Al Yellon runs through all the gory details of Milton Bradley's suspension, setting up this big finish: Committing $30 million to Milton Bradley was obviously risky because he's started more than 100 games in the outfield just once in his career. Committing $30 million to Milton Bradley was obviously risky because he's displayed serious behavioral issues throughout his career.

The sum of those risks meant Bradley was worth perhaps a one-year contract for $8 million -- hey, why not take a chance on a guy coming off a fantastic season in the American League? -- or maybe even a two-year deal for $15 million. But three years and $30 million? Madness. I didn't like the deal when it happened, and I terribly underestimated how awful it would be. (Meanwhile -- as Dave Cameron points out -- to make room for Bradley the Cubs dumped Felix Pie ... who's now thriving with the Orioles.)

It's true that Hendry convinced the Dodgers to give him two decent players -- Mark Grudzielanek and Eric Karros -- for Todd Hundley, who was coming off a couple of lousy seasons. But 1) Karros was coming off a couple of lousy seasons of his own, and 2) Grudzielanek had just posted a .301 on-base percentage, and 3) in addition to Hundley, Hendry relinquisted a decent prospect in Chad Hermensen (who never panned out, but still).

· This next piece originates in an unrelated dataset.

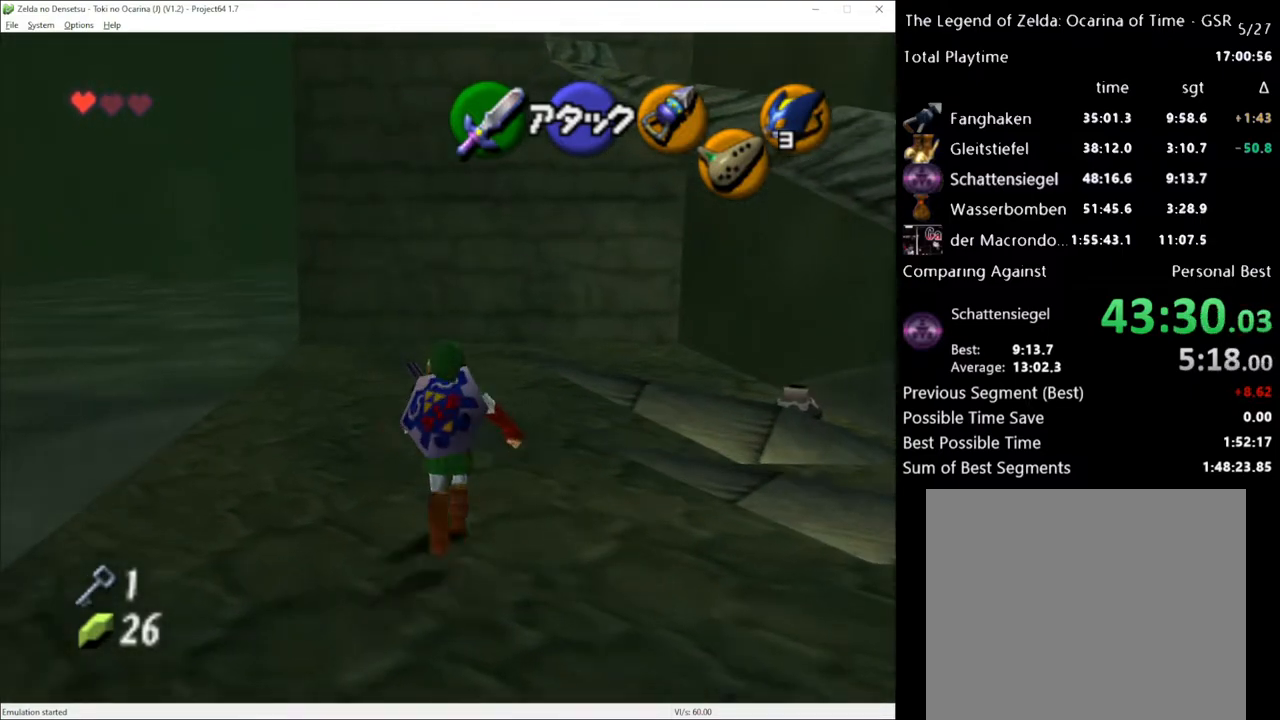
{"buttons": [], "left_stick": "up", "right_stick": "center", "events": [[117, "left_stick", "right"], [267, "left_stick", "center"], [500, "left_stick", "up"]]}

More to the point, general managers are generally smarter than they were in 2003. Yellon's got a good point about Vernon Wells; at least he doesn't get suspended twice per season. I just wonder if any general manager -- let alone a GM whose job seems to always be in danger, like J.P. Ricciardi -- will be willing to take Bradley, regardless of the circumstance. Almost no player with any demonstrated talent is untradeable, no matter what his salary; we've seen this proved many times over. But Bradley might actually be one of those rarities. Either way, the Cubs are going to take a big financial hit. And there was never any good reason for it.